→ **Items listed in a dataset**

-------

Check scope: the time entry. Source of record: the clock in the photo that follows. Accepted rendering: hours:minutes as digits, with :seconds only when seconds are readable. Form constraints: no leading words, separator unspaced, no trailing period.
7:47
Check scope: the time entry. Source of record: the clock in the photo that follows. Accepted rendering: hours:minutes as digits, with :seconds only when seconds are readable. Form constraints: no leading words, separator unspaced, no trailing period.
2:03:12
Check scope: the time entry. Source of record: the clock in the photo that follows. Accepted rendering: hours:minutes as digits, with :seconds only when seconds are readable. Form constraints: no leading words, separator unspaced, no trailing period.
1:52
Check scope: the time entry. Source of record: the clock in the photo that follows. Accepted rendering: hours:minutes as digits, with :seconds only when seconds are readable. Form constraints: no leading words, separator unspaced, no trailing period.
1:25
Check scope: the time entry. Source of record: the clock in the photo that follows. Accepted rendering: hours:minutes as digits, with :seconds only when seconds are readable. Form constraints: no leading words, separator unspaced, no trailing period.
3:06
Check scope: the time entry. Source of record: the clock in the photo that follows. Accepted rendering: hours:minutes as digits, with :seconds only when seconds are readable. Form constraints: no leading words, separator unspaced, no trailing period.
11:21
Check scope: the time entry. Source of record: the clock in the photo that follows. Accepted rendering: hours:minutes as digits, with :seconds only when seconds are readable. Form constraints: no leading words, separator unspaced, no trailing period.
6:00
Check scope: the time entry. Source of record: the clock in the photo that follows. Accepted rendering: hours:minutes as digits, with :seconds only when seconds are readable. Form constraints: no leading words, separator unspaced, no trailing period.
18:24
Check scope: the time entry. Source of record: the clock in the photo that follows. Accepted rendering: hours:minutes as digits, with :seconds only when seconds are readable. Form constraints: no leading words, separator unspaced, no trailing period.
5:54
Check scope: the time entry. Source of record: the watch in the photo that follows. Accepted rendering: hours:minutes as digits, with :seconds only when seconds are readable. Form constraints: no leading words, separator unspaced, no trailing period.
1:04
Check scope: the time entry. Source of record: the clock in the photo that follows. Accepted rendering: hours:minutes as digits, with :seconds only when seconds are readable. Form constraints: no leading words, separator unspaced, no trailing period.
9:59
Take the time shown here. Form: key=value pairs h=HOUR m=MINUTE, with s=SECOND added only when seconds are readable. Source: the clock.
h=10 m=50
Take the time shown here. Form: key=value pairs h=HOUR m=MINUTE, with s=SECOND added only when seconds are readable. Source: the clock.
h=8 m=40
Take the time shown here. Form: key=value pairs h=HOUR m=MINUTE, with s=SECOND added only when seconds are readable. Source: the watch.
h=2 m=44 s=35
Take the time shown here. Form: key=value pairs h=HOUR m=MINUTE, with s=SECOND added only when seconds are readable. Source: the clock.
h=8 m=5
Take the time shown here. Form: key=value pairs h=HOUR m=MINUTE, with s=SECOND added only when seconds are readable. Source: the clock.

-------

→ **WHAT IS ASKED**
Select each row above that contains the word "watch", and copy those rows out in full.

→ **ANSWER TO THIS TASK**
Check scope: the time entry. Source of record: the watch in the photo that follows. Accepted rendering: hours:minutes as digits, with :seconds only when seconds are readable. Form constraints: no leading words, separator unspaced, no trailing period.
Take the time shown here. Form: key=value pairs h=HOUR m=MINUTE, with s=SECOND added only when seconds are readable. Source: the watch.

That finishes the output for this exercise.